EXERCISE BRIEF> Pull every line containing "center" from the data.

----- RECORDS

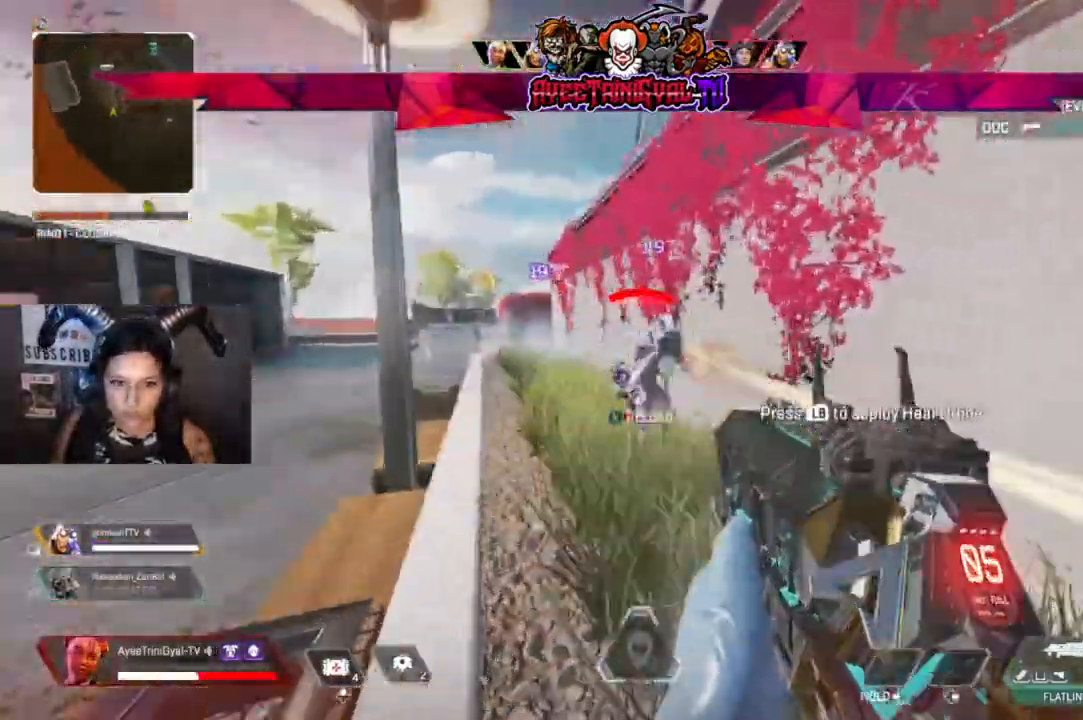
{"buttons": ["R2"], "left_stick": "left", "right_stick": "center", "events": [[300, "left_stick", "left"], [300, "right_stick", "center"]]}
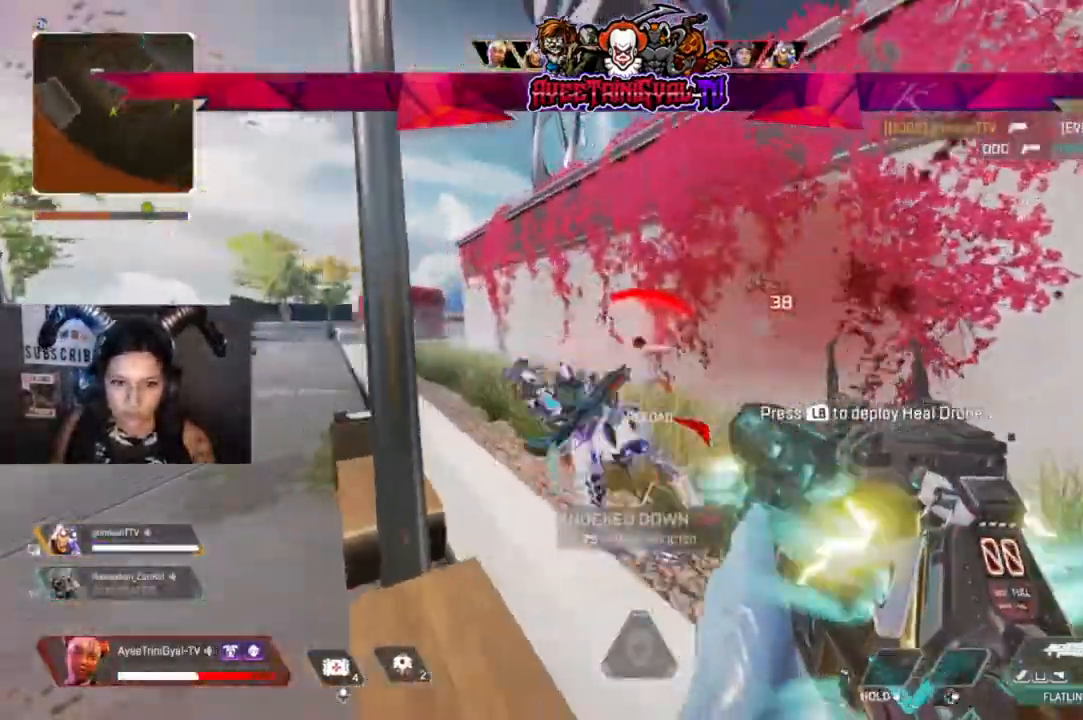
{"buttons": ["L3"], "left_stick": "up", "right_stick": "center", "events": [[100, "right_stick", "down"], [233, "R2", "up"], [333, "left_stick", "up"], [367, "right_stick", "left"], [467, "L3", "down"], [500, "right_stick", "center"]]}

----------
----- RECORDS

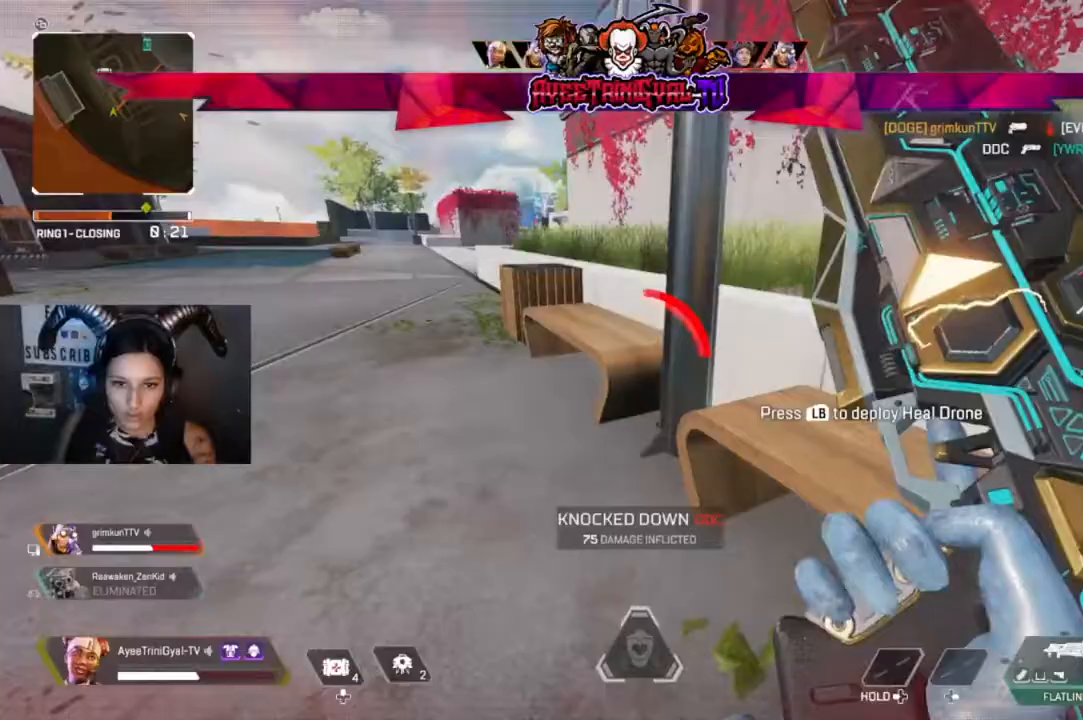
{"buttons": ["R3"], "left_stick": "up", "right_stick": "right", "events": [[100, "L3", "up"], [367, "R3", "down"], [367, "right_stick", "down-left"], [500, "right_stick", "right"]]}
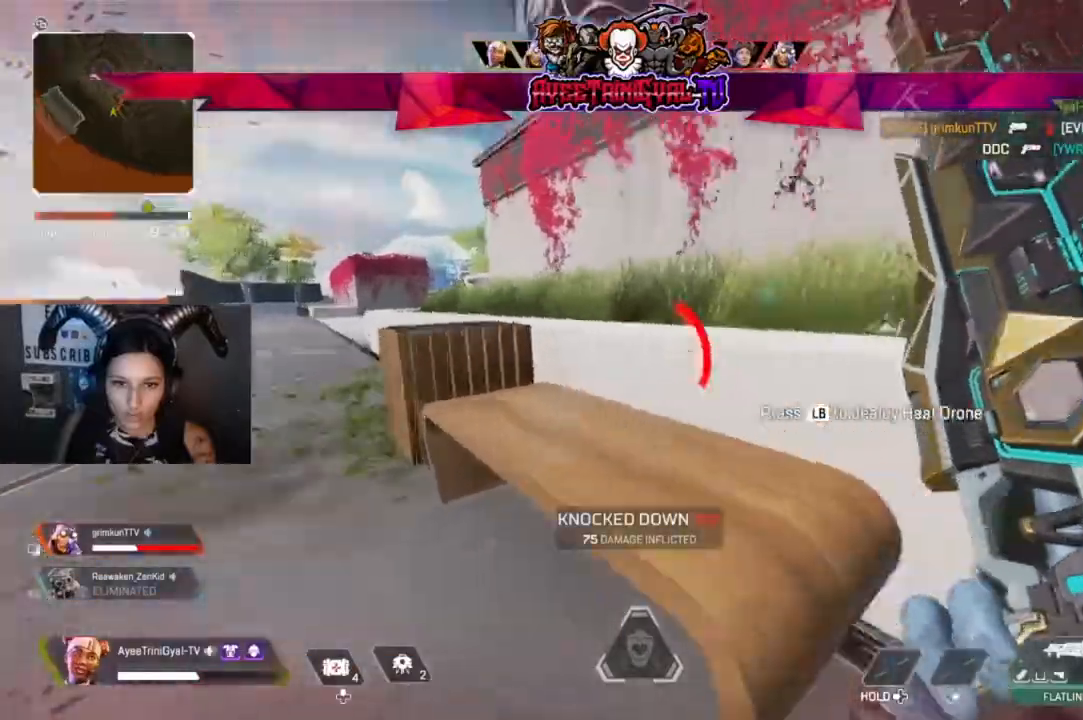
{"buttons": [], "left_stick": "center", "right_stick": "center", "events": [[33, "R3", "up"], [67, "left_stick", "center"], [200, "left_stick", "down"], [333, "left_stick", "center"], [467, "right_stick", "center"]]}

----------
----- RECORDS

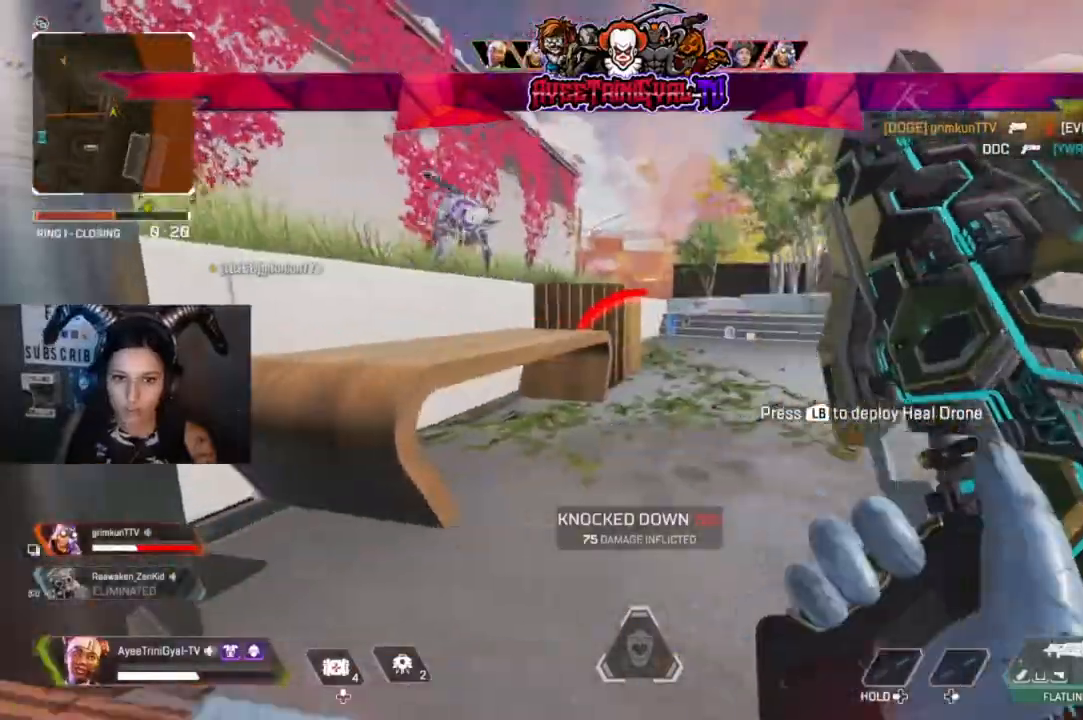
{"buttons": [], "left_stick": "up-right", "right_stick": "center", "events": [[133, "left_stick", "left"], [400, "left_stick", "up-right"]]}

----------

WRITTEN ANSWER>
{"buttons": ["R2"], "left_stick": "left", "right_stick": "center", "events": [[300, "left_stick", "left"], [300, "right_stick", "center"]]}
{"buttons": ["L3"], "left_stick": "up", "right_stick": "center", "events": [[100, "right_stick", "down"], [233, "R2", "up"], [333, "left_stick", "up"], [367, "right_stick", "left"], [467, "L3", "down"], [500, "right_stick", "center"]]}
{"buttons": [], "left_stick": "center", "right_stick": "center", "events": [[33, "R3", "up"], [67, "left_stick", "center"], [200, "left_stick", "down"], [333, "left_stick", "center"], [467, "right_stick", "center"]]}
{"buttons": [], "left_stick": "up-right", "right_stick": "center", "events": [[133, "left_stick", "left"], [400, "left_stick", "up-right"]]}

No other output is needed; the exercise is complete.